Je t’aime

     A puta chamou o táxi, despediu-se da bicha que iria ficar tomando conta do filho e lhe deu uns trocados.
     Não, não...
     A mulher chamou o táxi, despediu-se do carinha com jeito afeminado que iria ficar guardando seu filho.
     Não, não...
     A jovem mulher chamou o táxi no meio da noite, fresca do banho recente, imponente dentro do cenário, e, ainda na beira da calçada, despediu-se do amigo que iria tomar conta de seu pequeno filho, que se agarrava ao pescoço dele e sorria.
     Não.
     A noite anterior não tinha sido das melhores.
     Ela havia passado horas trocando conversa e bebericando com homens avulsos na boate.

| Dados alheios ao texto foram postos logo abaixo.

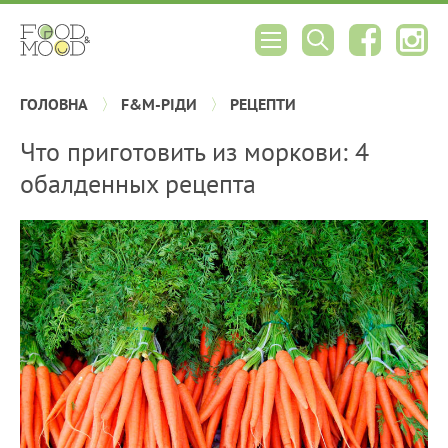
ГОЛОВНА
F&M-РІДИ
РЕЦЕПТИ
Что приготовить из моркови: 4
обалденных рецепта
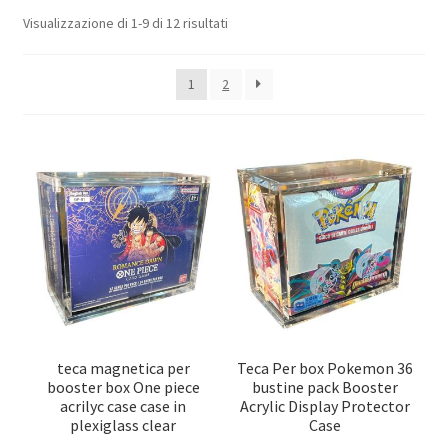
menu
Espandi
Popolarità
Visualizzazione di 1-9 di 12 risultati
Accessori
child
il
menu
Album e Pagine
1
2
child
Bundle (Mix) Speciali
Deck Box
One Touch Magnetici
Teche in Plexiglass
Sleeves Small (Yu-Gi-Oh!)
teca magnetica per
Teca Per box Pokemon 36
booster box One piece
bustine pack Booster
Sleeves Standard (Pokemon – One Piece – Magic)
acrilyc case case in
Acrylic Display Protector
plexiglass clear
Case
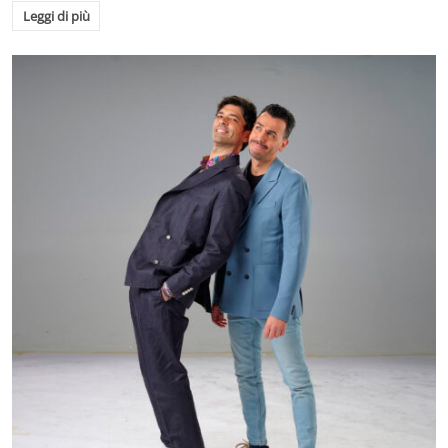
Leggi di più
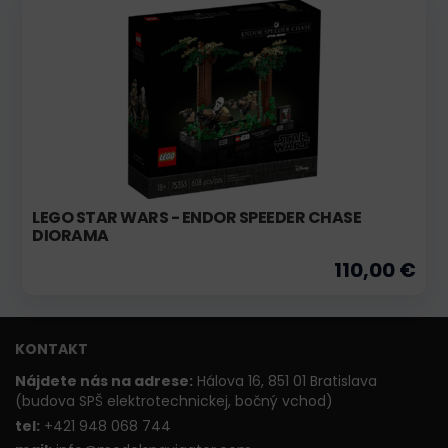
LEGO STAR WARS - ENDOR SPEEDER CHASE
DIORAMA
110,00 €
KONTAKT
Nájdete nás na adrese:
Hálova 16, 851 01 Bratislava
(budova SPŠ elektrotechnickej, bočný vchod)
t
el:
+421 948 068 744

Parecia que eles ali estavam desolados, sem ritmo, e ela sabia reconhecer o clima dos homens, individualizá-los em grupos, reconhecendo neles potencialidades que nem mesmo eles conseguiriam.
     Alguns homens chegavam para beber, eliminar inibições, fazer crescer dentro de si uma coragem que já não era mais sua e depois começavam a lançar olhares panorâmicos no ambiente, tentando vislumbrar na meia luz do ambiente, silhuetas graciosas que lhes satisfizessem.
     Outros homens postavam-se distantes nas zonas escuras, isolados, bebericando qualquer coisa leve, esperando pelo show de strip  e, mesmo diante do alarido reinante, do som abusivo no bit do funk, ali ficavam. Apenas.
     Outros ainda, já chegavam gritando saudações de mal gosto, alisando coxas, trocando beijinhos no rosto das meninas, convidando para a mesa, pagando tudo.
     Mas naquela noite todos se tornaram pardos, lentos.
     Qualquer coisa no clima, pensava ela, ou a coisa da situação econômica do país e das crises financeiras do mundo os estivesse afetando.
     O primeiro show tinha sido um desastre pois a garota loura do cabelo de ovelha, tremelicava como gelatina ao som do merengue, ritmo que contagiava mas que não conhecia a alma. Tremelicava as coxas, a bunda, passava entre as mesas, aceitando o alisado, os agarrões pela cintura, os beijos na barriga. Voltou para o palco, deitando lânguida no chão de  gelo seco que inundava o ambiente, criando fachos coloridos soltos no ar, na luz dos spot ligths.
     Desatou o sutiã nas costas, rodopiando no ar e soltando para a platéia. Desatou a calcinha e deixou-a cair.
     O merengue correndo solto, ela tremelicando fartamente os seios, os ombros fazendo evoluções tímidas, um sorriso amargo no canto da boca. Fim.
     Sua saída do palco foi melancólica, recolhendo as pequenas peças intimas deixadas no chão.
     Os homens retomaram a rotina de suas mesas, pedindo mais drinks, perscrutando novas silhuetas.
     Ela pensou: “Devíamos ter um coreógrafo, porra! Assim fica difícil”
     No segundo show a garota era mais gordinha, ainda perfeita, bailando soberana ao som de “Je t’aime, moi non plus”. Preocupava-se mais com executar malabarismos acrobáticos, contorcionismos primorosos, saltos difíceis.
     Seu corpo suado, no contra-ponto da luz de mentira, presenteava de dourado os olhos dos homens que aplaudiam genuinamente aquela performance.
     Os outros shows da noite foram burocráticos, cumprindo a tabela que anunciava na porta de entrada, shows de mulheres exóticas.
     Ela, desolada, cansada de não ser a si mesma, procurava no olhar de algum homem a candura necessária, o aconchego menos repugnante.
     Naquela noite não conseguiu nada.
     Rachou um taxi de volta com as amigas que moravam no mesmo prédio.
     No caminho, histórias daquela noite, de como certos homens são ridículos, de como certas garotas são invejosas, de como um certo perfume sumiu de dentro de alguma bolsa, de como estavam chateadas por algum filho doente em casa...
     Chegou em casa, desligou a televisão fora do ar e pegou seu filho, que dormitava no colo do seu amigo que adormecera ainda com o rímel nos olhos e uma touca na cabeça.
     Foi à cozinha, preparou um macarrão instantâneo e comeu lentamente, pensando na parcela do estéreo que ia vencer, na conta do celular, na caminhada da praia que iria cancelar para dormir mais.
     Foi acordada no meio da tarde pelo amigo, que arrumava a estante de cd’s enquanto a criança brincava aos seus pés com um robozinho da moda.
 
     À noite, a puta saiu, chamando um táxi e, ainda na beira da calçada despediu-se da bicha que iria ficar tomando conta do seu filho. Deu-lhe uns trocados.